György Matolcsy appointed Governor of NBH

  • With the appointment of the new Central Bank governor all previously independent state agencies and institutions will be run by people with very close ties to the governing party and a quasi dependence from the Prime Minister himself. Regardless of the person of the new governor, the government will submit the Central Bank to its own economic policy objectives. This is made possible by a two-thirds parliamentary majority and has in fact been the case for some time through a “pro-government” majority within the Monetary Council. This resulted in a rate cutting cycle over the past six months, encouraged by a steadily improving global investor climate. Short of a radical negative shift in the international financial environment, the current rate cutting policy will continue.
  • However, the monetary policy of the new leadership will be curtailed by the lack of economic growth and the political challenge it presents for the government. As things stand today, no new jobs are created and the declining curve of public debts cannot be sustained. The Central Bank’s latest report also called attention to this fact: while 2012 was the year of budget adjustments (and a drop in the budget deficit is an impressive result indeed) in the past three quarters the country's rate of indebtedness started to grow again. All this puts the government’s major promises in doubt and it is increasingly difficult to explain the failures with external factors when all regional countries are producing higher growth than Hungary. Instead of relaxing its fiscal policy, the government hopes to kick start the economy with the loosening of the monetary policy.
  • While exercising great restraint and caution, various stimulation packages have already nibbled at the Central Bank’s EUR 37 billion reserve.
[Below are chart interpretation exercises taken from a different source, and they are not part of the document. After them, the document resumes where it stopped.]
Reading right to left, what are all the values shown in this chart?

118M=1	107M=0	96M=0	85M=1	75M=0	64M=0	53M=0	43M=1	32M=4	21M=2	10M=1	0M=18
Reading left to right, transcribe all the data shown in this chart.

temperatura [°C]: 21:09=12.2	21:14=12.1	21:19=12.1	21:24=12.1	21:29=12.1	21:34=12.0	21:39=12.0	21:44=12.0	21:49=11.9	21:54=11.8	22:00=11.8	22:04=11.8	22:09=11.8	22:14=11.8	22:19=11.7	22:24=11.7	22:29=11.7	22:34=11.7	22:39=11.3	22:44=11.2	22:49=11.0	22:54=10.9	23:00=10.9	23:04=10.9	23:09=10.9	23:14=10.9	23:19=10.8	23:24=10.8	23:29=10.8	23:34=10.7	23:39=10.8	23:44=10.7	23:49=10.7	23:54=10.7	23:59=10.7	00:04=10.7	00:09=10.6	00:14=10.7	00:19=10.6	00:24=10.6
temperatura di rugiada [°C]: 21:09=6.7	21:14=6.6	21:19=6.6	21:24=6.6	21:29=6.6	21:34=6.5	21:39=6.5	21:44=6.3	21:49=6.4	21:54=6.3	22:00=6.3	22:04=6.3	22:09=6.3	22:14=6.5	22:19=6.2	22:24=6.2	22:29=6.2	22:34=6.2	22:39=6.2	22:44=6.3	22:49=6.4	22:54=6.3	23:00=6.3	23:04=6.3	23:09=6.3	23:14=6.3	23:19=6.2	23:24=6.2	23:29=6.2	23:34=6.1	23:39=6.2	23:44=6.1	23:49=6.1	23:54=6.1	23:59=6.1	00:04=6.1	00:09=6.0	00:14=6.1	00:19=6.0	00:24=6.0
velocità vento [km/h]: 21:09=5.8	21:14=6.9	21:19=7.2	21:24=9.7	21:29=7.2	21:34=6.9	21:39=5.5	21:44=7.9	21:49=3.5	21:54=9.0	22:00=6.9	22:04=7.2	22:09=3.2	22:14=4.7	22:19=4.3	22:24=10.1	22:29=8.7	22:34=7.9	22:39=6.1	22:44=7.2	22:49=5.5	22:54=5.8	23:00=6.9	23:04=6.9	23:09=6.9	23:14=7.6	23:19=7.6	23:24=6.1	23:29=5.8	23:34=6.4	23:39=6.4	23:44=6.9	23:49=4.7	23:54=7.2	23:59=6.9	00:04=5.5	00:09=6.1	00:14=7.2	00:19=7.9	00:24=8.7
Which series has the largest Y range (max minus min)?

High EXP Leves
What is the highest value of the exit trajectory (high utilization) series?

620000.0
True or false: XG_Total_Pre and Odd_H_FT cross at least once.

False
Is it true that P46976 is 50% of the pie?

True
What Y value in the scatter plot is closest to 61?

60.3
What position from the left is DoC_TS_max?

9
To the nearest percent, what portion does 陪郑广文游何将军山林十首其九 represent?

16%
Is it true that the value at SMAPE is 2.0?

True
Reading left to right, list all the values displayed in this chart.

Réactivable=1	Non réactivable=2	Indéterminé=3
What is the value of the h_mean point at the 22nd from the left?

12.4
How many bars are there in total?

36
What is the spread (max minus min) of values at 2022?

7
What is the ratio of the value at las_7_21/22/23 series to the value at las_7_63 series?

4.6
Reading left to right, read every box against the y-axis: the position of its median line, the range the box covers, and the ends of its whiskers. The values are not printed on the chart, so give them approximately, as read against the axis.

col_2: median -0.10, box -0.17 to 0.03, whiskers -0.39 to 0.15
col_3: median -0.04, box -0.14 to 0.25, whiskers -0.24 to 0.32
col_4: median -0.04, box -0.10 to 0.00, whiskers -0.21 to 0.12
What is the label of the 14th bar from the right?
Even as policy decisions involving part of the reserve are legally sanctioned, the utilization of Central Bank reserves for political/budgetary ends currently runs into serious legal obstacle, not to mention that the issue of the Central Bank reserve also falls under the competence of the ECB and Brussels and its use is controlled and restricted by international organizations and regulations. A further problem is that the unconventional tools that the new governor aims to implement (such as reducing the reserves) seem to be less applicable in Hungary due to the country’s vulnerability, high country risk premium and large foreign exchange exposure. These unconventional monetary policy measures are not likely to boost economic growth, but they may add to market concerns about fiscal sustainability, and result in exchange rate depreciation and flight of capital.
  • The reserves can be used for the capitalization of some banks in Hungarian ownership. According to the most likely scenario, some of the reserves will be transferred to Hungarian banks – namely Takarékbank, Gránit Bank, Széchenyi Bank – and they, in turn, will convert foreign currency loans held by households and municipalities into forint facilities. The government expects the move to reduce the country's vulnerability, increase the power of Hungarian-owned and politically controlled “friendly” banks and boost exports through a significantly weaker forint. Since the 2010 election campaign Viktor Orbán has stated several times that the government would like to see 50% of the Hungarian banking system in Hungarian hands. Conceivably the government may transfer Central Bank funds to Hungarian-owned banks (owned by Fidesz-affiliated businessmen) that could then increase their market share at the expense of foreign-owned, especially Austrian competitors. The planned ‘Hungarianisation’ of the banking system also explains a series of hard-hitting government measures aimed at banks, such as the bank tax, its repeated extension, loan prepayments and the transaction levy. Aside from plugging holes in the budget, these measures also have the objective of destabilizing foreign businesses and artificially restructuring the market to benefit banks established by government cronies.

 

Background

  • György Matolcsy, Minister for National Economy, will become the new Governor of the Hungarian Central Bank. In the Government he will be succeeded by Mihály Varga, who had led the Prime Minister’s Office before he became responsible for the negotiations with the IMF. The swing of HUF’s rate shows that market actors have not been surprised by the decision. However, market reactions will be determined in the upcoming months by the path of monetary and economic policy led by György Matolcsy and Mihály Varga.
  • According to the most likely scenario, unconventional tools may find their way into the monetary policy of the Central Bank, while Mihály Varga will stand for a more calculable economic policy and a strict budgetary policy. However, regarding a stricter budgetary policy the new minister will face a serious barrier. Prime Minister Viktor Orbán will not be ready for a spectacular shift in the economic policy which would be equal to the confession that unorthodox economic policy has failed.
  • Besides economic reasons, political considerations also play a role in the present personal changes. Recently, two of the most attacked and least popular officials have been withdrawn from the front lines by the Prime Minister. Rózsa Hoffman, State Secretary for Education lost her competence on the field of tertiary education, while György Matolcsy as new Governor of the Central Bank is likely to leave the front lines of daily politics. Due to these changes the unpopularity of Rózsa Hoffman and György Matolcsy may not overshadow the government’s work anymore.
  • Following the change at the top, there will be new appointments at the deputy-governor level as well: the mandate of Ferenc Karvalits and Júlia Király terminates at the end of March and June respectively. Ádám Balog, former Deputy Minister of State for Taxation will be appointed as third deputy-governor. Large-scale replacement of professional administrators can be expected within the NBH following the arrival of the new governor.